'Tachycardio' is a larger-scale, higher fidelity iteration of a previous biometric robot project 'Two products of a heartbeat'. The handmade chassis of 'Two Products' limited its walking ability. With biometric capabilities out of the way, 'Tachycardio' is an exercise in the articulation of a robot. 


Tachycardio is being developed for a show by Elektrolab in Brisbane due to be completed sometime before September. The show is conceptualised as an ecclectic arcade, Tachycardio being placed among other interactive art pieces. 


Users race a crawling, wiggling pupa-larva-robot with their heart rates across a surface. There is a random chance that a large, crab-like robot controlled by all the player's heart beats emerges mid-game sweeping the racing surface. The game temporarily switches to a cooperative mode as the players have to attempt to align their heart beats. 

The concept is very similar to my previous project in that the goal is to ask the audience to identify with their heart beat as a life giving process they have little direct control over, and subsequently highlighting our dependence on the biological and the subconscious. In Tachycardio, asking the user to attempt to control their heart rate, accelerating it potentially to an uncomfortable extent, makes them super aware of their heart and its limitations, perhaps at the cost of emphasis on the subconscious. 

I'm hoping a competitive/cooperative premise will engage the audience more. The power of visualising biometrics is demonstrated throughout interactive art. 
Sean Montgomery uses interactive biometrics frequently in projects such as Hivemind (that explores subconscious communication of brainwaves between individuals) and Emergence (which creates a visual link between electronics and the biological body).
The power of organic machines in a fine art setting is demonstrated in the portfolio of Michael Candy, who anthropomorphises and mystifies robots. See: Little sunfish, Cryptid, Azimuth.

Robot: Pupabot



The robot combines some features of sea fleas / mole crabs and a darkling beetle pupa which I've handled lots through my mealworm farming adventures. The tail will be covered in sand-coloured suede and the eyes will glow bright white. 

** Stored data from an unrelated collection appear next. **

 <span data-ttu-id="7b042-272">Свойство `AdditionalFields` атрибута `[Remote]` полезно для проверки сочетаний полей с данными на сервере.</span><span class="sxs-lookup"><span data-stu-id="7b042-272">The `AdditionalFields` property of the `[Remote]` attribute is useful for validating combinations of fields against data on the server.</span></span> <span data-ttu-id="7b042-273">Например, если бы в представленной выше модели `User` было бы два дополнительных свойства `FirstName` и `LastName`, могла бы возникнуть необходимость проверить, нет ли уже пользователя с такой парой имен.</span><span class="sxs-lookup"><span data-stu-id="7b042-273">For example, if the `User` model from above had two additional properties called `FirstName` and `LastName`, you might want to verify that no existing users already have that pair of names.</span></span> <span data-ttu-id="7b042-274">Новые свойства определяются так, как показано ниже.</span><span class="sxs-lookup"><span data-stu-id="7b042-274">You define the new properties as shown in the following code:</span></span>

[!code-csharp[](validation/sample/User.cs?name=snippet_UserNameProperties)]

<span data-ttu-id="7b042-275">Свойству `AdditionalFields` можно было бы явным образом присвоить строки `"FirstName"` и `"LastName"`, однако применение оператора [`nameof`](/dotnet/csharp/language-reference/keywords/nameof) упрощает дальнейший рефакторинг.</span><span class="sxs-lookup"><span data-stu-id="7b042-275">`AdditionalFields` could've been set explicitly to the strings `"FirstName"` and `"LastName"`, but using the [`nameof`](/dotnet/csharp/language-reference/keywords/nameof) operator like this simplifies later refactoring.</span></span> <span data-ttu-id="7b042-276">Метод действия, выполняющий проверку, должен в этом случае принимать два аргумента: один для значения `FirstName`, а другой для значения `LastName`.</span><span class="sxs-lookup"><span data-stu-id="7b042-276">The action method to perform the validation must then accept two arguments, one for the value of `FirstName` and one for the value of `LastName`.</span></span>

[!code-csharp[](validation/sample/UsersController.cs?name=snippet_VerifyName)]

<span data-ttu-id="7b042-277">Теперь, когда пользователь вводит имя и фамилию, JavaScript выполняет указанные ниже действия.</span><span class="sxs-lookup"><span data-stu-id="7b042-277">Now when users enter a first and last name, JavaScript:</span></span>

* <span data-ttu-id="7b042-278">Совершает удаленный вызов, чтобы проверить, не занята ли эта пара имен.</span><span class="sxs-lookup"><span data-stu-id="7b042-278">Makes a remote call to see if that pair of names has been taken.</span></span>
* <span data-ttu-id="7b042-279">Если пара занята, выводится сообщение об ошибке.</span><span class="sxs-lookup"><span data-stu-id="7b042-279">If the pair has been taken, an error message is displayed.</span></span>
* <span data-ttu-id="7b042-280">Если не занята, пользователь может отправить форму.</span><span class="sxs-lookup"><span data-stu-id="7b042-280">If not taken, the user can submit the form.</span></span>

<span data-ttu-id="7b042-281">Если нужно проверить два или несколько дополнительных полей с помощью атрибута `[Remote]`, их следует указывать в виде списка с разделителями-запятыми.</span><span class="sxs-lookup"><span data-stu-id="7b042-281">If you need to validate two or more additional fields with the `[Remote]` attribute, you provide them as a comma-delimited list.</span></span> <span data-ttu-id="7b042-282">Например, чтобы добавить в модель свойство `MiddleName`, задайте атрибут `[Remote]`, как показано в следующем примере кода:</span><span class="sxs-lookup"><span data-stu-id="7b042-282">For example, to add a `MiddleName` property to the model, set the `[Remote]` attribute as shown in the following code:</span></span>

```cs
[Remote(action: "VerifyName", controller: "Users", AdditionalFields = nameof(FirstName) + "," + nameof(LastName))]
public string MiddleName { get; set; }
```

The gait of the robot is inspired by Slant Concepts' Crawling Robot,  After investigating a dozen modes of robot locomotion, I chose this gait because it is simple and stable while still being dynamic and organic. Other gaits rely on a considered centre of mass or were not sufficiently dynamic.  The arms of the Pupabot are inspired by hexapod designs, but specifically I looked to Jason Leung's Quadraped Robot

The print-in-place tail is inspired by the many flexi-toy designs on, such as this lizard.



The shell houses two acrylic plates supporting the power supply and Microbit. The plates sit on rails and are stopped at the end. I suspect after prototyping I might have to pitch the tails down toward the stoppers, but the shell might also be in a tilted position due to the gait anyway, 

Another view of the shell cavity.

7.5mm tunnels for 5mm LEDS to be inserted into the eyes from the inside. The eyes are a thin-walled cavity so that they pass through but diffuse light while the head is solid (depending on infill). 

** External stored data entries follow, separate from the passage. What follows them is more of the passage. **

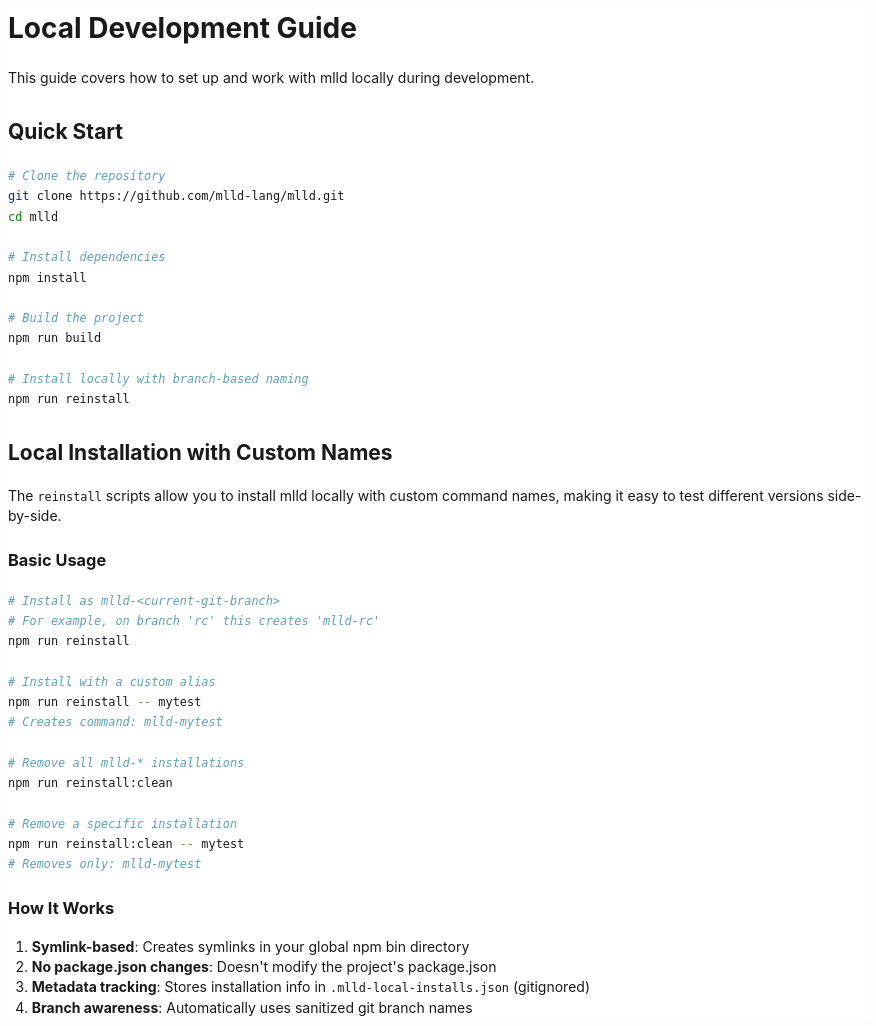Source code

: # Local Development Guide

This guide covers how to set up and work with mlld locally during development.

## Quick Start

```bash
# Clone the repository
git clone https://github.com/mlld-lang/mlld.git
cd mlld

# Install dependencies
npm install

# Build the project
npm run build

# Install locally with branch-based naming
npm run reinstall
```

## Local Installation with Custom Names

The `reinstall` scripts allow you to install mlld locally with custom command names, making it easy to test different versions side-by-side.

### Basic Usage

```bash
# Install as mlld-<current-git-branch>
# For example, on branch 'rc' this creates 'mlld-rc'
npm run reinstall

# Install with a custom alias
npm run reinstall -- mytest
# Creates command: mlld-mytest

# Remove all mlld-* installations
npm run reinstall:clean

# Remove a specific installation
npm run reinstall:clean -- mytest
# Removes only: mlld-mytest
```

### How It Works

1. **Symlink-based**: Creates symlinks in your global npm bin directory
2. **No package.json changes**: Doesn't modify the project's package.json
3. **Metadata tracking**: Stores installation info in `.mlld-local-installs.json` (gitignored)
4. **Branch awareness**: Automatically uses sanitized git branch names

The head is held in place by (hopefully) flexible prongs that compress with a pinch.

The Print-in-place tail chain is attached to the shell via a separately printed axel. It took extra time to figure this one out and I am not entirely sure that it will work. I will have to find out through physical prototyping. 

First the inside components of the axil are inserted into the hole of the tail chain. Then caps are inserted into the inside components of the axil through the outside. 

Comes apart like this:

The suede cone is attached to the body via thread holes. There are 6 on each frame, and 6 on the inside of the shell. 

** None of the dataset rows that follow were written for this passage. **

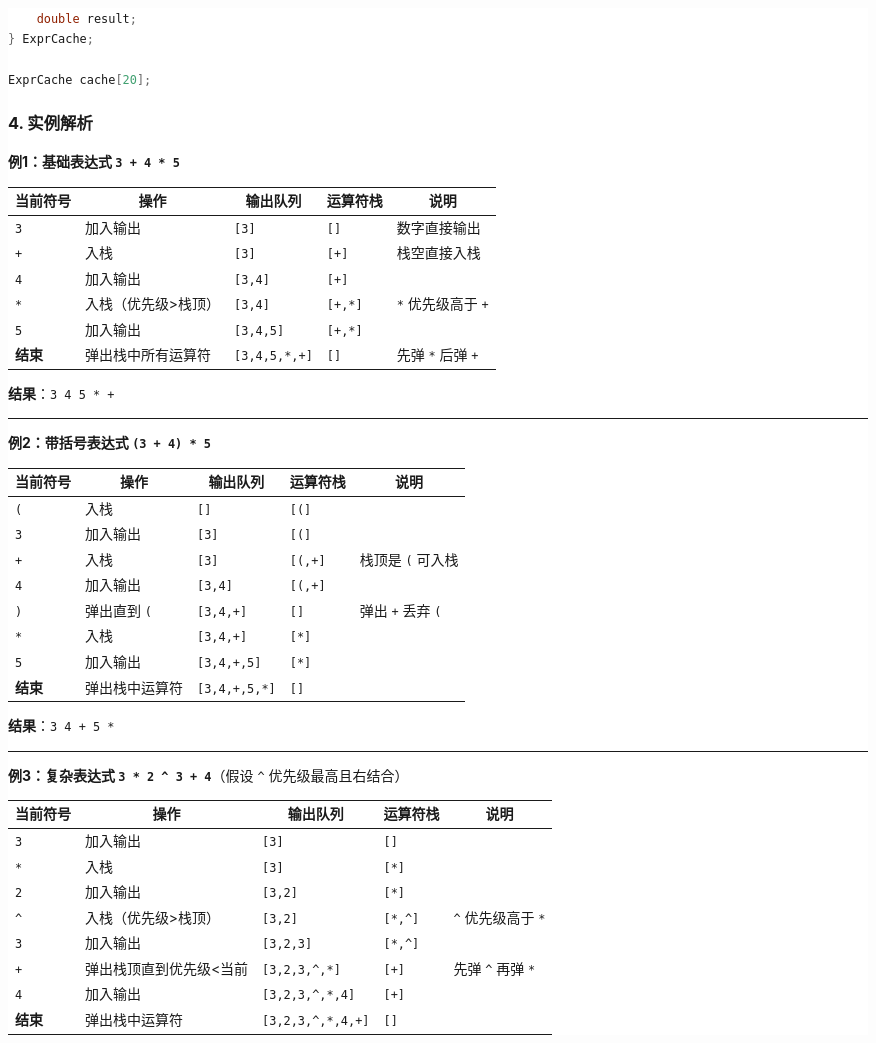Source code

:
 ```c
    double result;
} ExprCache;

ExprCache cache[20];
```

### 4. 实例解析

**例1：基础表达式 `3 + 4 * 5`**

| 当前符号 | 操作                | 输出队列      | 运算符栈 | 说明               |
| -------- | ------------------- | ------------- | -------- | ------------------ |
| `3`      | 加入输出            | `[3]`         | `[]`     | 数字直接输出       |
| `+`      | 入栈                | `[3]`         | `[+]`    | 栈空直接入栈       |
| `4`      | 加入输出            | `[3,4]`       | `[+]`    |                    |
| `*`      | 入栈（优先级>栈顶） | `[3,4]`       | `[+,*]`  | `*` 优先级高于 `+` |
| `5`      | 加入输出            | `[3,4,5]`     | `[+,*]`  |                    |
| **结束** | 弹出栈中所有运算符  | `[3,4,5,*,+]` | `[]`     | 先弹 `*` 后弹 `+`  |

**结果**：`3 4 5 * +`

---

**例2：带括号表达式 `(3 + 4) * 5`**

| 当前符号 | 操作           | 输出队列      | 运算符栈 | 说明              |
| -------- | -------------- | ------------- | -------- | ----------------- |
| `(`      | 入栈           | `[]`          | `[(]`    |                   |
| `3`      | 加入输出       | `[3]`         | `[(]`    |                   |
| `+`      | 入栈           | `[3]`         | `[(,+]`  | 栈顶是 `(` 可入栈 |
| `4`      | 加入输出       | `[3,4]`       | `[(,+]`  |                   |
| `)`      | 弹出直到 `(`   | `[3,4,+]`     | `[]`     | 弹出 `+` 丢弃 `(` |
| `*`      | 入栈           | `[3,4,+]`     | `[*]`    |                   |
| `5`      | 加入输出       | `[3,4,+,5]`   | `[*]`    |                   |
| **结束** | 弹出栈中运算符 | `[3,4,+,5,*]` | `[]`     |                   |

**结果**：`3 4 + 5 *`

---

**例3：复杂表达式 `3 * 2 ^ 3 + 4`**（假设 `^` 优先级最高且右结合）

| 当前符号 | 操作                    | 输出队列          | 运算符栈 | 说明               |
| -------- | ----------------------- | ----------------- | -------- | ------------------ |
| `3`      | 加入输出                | `[3]`             | `[]`     |                    |
| `*`      | 入栈                    | `[3]`             | `[*]`    |                    |
| `2`      | 加入输出                | `[3,2]`           | `[*]`    |                    |
| `^`      | 入栈（优先级>栈顶）     | `[3,2]`           | `[*,^]`  | `^` 优先级高于 `*` |
| `3`      | 加入输出                | `[3,2,3]`         | `[*,^]`  |                    |
| `+`      | 弹出栈顶直到优先级<当前 | `[3,2,3,^,*]`     | `[+]`    | 先弹 `^` 再弹 `*`  |
| `4`      | 加入输出                | `[3,2,3,^,*,4]`   | `[+]`    |                    |
| **结束** | 弹出栈中运算符          | `[3,2,3,^,*,4,+]` | `[]`     |                    |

The print in place tail and the frames are separated in the printing files to print more efficiently. 

Servo arms accommodate 4 generic 9g servo and are screwed on. 

A video demonstrating how these parts come together

Imported Model Credits

Micro:Bit Model

9V battery holder

Fs90r servo

The long servo arm

The Short servo arm


see instructions for how to put the components together post printing. 
The frames of the tail need to be covered with a suede cone and electronics need to be inserted at different points of assembly.  

Arcade Set Up


Final will require 2-4 racing robots, and one big crab robot. The racing surface will be gritty to aid traversal. Ii will be elevated about a meter from the ground, about a meter wide and 1.5m long. It will be surrounded by painted timber walls with a wide lip, which the robots are pulled back into via string at the end of each round. There is a finish line to signify a win state. Pulse sensors in decorative casings are lined up on the lip of one of the walls. The casing also controls how the player contacts the sensor, to insure even and honest contact (the system can be cheated by moving the finger a whole lot). 

I'd love to work a blue light/blacklight into it to make the robots glow much like scorpions. The arcade 'machine' case will be of a fluro pink and green colour palette.